Aufgabenstellung: Schreibe den Text über den Pastor Åke Green im Anschluss an seinen letzten Satz weiter.

Text zur Prüfung:
▬▬▬▬▬▬▬▬▬▬

Obwohl ich nicht weiß, ob er noch lebt, will ich von Åke Green erzählen. Der Pastor der Pfingstbewegung, der nun 77 Jahre alt wäre, testete im Juli 2003 das neue schwedische Gesetz gegen Hassrede: Er predigte auf der Insel Öland gegen praktizierte Homosexualität, die er als »tiefen Krebstumor in der Gesellschaft« bezeichnete. Das Kreisgericht verurteilte ihn 2004 zu einem Monat Haft. Das Berufungsgericht Göta sprach ihn frei, der Generalstaatsanwalt legte Berufung ein; schließlich entschied das Höchstgericht. Green war zwar nach schwedischem Recht schuldig, da die Europäische Menschenrechtskonvention aber Greens Meinungs- und Religionsfreiheit schützte, hätte eine Verurteilung vor dem Europäischen Gerichtshof kaum gehalten. Also sprach ihn das schwedische Höchstgericht lieber frei.

Ake Green wurde eine Zeitlang herumgereicht, vor allem in christlich-konservativen Kreisen der USA. Nach 2008 verlor sich seine Spur. Ich fragte mich, was für ein Leben ein solcher Mann in der vielleicht fortschrittlichsten Gesellschaft Europas führte. Letzten Winter ging ich ihn suchen. Dank der legendären schwedischen Transparenz fand ich im Internet auf seinen Namen ein Landhaus im Dorf Berga mit 1093 Quadratmetern Grund, die angegebene Telefonnummer war aber tot. Seine Pfingstkirche schwieg zu meinen Anfragen, die lutherische schwedische Staatskirche von Berga auch.

Ich fuhr aufs Geratewohl los, dreieinhalb Stunden von Stockholm nach Süden. Nach Linköping eine Idylle freundlich gestrichener Holzhäuser, alle mit Seeblick; Schweden hat doppelt so viele Seen wie Finnland. Im Zug las ich Greens sehr lange Predigt von 2003. In ihr waren so ziemlich alle Bibelstellen versammelt, die gleichgeschlechtlichen Sex verurteilen. Nichts Eindeutiges von Christus selbst, einiges von Paulus, viel Altes Testament, viel Sodom. Diese Predigt war ohne jeden Zweifel homophob. Green behauptete sogar, dass sich Homosexuelle ihre Orientierung aussuchen würden und dass sie »Tiere vergewaltigen werden«. Wer so lebe, könne kein Christ sein.

▬▬▬▬▬▬▬▬▬▬

Zeilen aus einem Datensatz:
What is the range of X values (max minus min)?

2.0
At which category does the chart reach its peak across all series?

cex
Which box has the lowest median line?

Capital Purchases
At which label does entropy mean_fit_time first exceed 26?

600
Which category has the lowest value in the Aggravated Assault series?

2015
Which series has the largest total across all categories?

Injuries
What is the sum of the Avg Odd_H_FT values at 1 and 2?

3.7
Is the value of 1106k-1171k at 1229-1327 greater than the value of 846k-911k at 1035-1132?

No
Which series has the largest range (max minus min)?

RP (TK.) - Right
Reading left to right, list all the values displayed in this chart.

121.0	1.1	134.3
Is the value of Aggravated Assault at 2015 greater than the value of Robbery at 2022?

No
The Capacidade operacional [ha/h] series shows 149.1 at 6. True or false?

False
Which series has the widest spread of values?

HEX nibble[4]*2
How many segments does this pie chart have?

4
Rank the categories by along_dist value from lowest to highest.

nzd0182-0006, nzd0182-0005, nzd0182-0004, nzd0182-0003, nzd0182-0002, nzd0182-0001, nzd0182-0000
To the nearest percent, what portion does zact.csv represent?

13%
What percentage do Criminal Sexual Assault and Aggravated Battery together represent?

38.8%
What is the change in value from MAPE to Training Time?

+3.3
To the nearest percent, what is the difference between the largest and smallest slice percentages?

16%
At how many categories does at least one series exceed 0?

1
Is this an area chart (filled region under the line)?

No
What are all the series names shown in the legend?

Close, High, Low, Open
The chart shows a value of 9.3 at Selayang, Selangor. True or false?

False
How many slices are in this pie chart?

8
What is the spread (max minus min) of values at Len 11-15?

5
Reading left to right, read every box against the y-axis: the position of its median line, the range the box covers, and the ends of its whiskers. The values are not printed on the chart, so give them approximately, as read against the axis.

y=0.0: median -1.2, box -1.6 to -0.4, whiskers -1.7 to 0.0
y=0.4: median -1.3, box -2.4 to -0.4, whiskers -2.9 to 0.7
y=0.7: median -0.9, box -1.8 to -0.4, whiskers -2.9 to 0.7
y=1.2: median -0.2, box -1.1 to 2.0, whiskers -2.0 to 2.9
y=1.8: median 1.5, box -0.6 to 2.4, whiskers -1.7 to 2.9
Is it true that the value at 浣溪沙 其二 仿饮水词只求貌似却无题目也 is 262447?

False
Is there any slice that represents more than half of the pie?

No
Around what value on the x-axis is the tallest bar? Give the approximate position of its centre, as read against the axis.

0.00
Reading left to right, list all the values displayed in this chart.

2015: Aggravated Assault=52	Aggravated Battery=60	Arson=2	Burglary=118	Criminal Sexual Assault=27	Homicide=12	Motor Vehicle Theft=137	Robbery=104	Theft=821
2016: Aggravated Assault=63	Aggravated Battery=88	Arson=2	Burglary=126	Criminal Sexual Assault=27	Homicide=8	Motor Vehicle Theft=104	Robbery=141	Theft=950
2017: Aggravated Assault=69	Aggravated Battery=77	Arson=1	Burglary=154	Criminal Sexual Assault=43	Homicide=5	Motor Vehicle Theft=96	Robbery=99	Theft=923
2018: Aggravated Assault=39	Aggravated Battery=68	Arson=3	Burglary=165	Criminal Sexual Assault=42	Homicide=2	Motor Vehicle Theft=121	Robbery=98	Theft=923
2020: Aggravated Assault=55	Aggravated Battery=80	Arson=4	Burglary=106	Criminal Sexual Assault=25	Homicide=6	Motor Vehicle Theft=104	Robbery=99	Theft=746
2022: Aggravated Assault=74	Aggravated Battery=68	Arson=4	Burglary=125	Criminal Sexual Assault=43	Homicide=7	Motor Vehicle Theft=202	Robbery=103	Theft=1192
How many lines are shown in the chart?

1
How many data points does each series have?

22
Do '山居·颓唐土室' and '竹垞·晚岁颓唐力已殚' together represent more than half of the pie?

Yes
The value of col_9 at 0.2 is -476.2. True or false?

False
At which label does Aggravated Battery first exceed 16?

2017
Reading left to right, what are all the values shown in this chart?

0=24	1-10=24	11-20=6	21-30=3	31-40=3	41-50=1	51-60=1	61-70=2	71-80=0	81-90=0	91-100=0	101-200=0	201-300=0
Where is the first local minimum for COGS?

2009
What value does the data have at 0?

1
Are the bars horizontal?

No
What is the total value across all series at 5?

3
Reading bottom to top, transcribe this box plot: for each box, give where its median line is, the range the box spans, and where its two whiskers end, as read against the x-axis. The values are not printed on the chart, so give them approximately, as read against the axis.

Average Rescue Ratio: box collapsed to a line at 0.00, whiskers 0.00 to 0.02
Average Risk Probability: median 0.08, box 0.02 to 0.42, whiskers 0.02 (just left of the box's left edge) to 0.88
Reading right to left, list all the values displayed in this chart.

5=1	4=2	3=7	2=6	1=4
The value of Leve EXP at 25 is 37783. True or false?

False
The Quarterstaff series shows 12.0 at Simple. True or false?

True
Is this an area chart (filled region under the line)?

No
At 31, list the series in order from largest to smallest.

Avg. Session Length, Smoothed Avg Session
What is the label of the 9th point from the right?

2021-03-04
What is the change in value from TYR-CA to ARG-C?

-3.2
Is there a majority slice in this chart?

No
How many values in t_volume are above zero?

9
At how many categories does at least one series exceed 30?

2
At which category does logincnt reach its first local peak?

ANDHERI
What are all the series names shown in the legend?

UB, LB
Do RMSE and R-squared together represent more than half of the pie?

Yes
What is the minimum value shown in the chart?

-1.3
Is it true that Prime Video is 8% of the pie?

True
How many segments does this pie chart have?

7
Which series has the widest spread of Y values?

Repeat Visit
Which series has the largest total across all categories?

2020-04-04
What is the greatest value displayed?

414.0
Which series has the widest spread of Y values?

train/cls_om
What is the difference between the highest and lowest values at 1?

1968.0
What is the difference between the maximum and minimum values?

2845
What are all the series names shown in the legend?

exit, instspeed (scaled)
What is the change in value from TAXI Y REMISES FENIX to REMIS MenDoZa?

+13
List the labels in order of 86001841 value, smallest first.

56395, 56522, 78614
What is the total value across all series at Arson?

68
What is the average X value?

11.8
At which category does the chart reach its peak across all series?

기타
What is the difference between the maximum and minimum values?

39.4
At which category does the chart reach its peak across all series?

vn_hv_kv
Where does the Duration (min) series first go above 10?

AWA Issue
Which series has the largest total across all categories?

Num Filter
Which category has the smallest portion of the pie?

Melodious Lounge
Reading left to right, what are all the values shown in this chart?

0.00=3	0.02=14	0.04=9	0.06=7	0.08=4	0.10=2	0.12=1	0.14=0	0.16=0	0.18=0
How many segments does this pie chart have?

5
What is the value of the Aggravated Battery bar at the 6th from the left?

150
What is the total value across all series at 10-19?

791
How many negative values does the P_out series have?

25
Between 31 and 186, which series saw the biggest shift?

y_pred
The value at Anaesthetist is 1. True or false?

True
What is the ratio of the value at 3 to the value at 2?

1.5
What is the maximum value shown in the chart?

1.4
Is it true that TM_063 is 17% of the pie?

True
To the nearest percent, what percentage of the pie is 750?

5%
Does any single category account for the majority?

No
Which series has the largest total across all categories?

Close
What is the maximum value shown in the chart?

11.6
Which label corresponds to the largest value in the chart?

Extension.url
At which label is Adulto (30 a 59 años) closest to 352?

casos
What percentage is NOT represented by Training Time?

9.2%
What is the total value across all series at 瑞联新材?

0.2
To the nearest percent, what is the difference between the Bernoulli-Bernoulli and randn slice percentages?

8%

▬▬▬▬▬▬▬▬▬▬

Antwortteil:
Berga war ein großes nüchternes Dorf, am Rand mit einer Straße für die Armen und für die Anderen. Eine Rostschüssel stand schräg im Rasen. Unten, am verschilften Dorfteich, lag Åke Greens weißes Landhaus. Ich läutete mehrmals. Dann stand er vor mir. Ein kerzengerader Riese, weißes Haar, dicke Gläser, tiefer Bass. Er konnte keine Fremdsprachen und schlug die Tür wieder zu.

Das war’s. Die teure Fahrt für nichts. 15 Uhr, es dämmerte schon. Die polnischen, kenianischen, vietnamesischen Nachbarn nicht zu sehen, eine verwahrloste Alte, die nur Schwedisch sprach. Der syrische Nachbar, Flüchtling und Vater von neun Kindern, rettete mich. Er holte Evert, 81, herbei. Evert hatte im Scania-Werk LKWs lackiert und sprach gebrochen Englisch. Als der fröhliche Senior »zum Dolmetschen« mit mir anrückte, ließ uns der gestrenge Pastor ein.

Verteilt über das Erdgeschoss, sah ich drei massive Esstische, drumherum Stühle mit hohen, harten Lehnen. Kein Sofa, kein Fauteuil. Sieben hängende Teller, kaum christliche Kunst, kleine Landschaftsmalereien ohne Ereignis und Sturm. Allenthalben gezügelte Leidenschaften. Aus der Abstinenzbewegung IOGT-NTO geflogen zu sein, musste ihn 2008 besonders schmerzen.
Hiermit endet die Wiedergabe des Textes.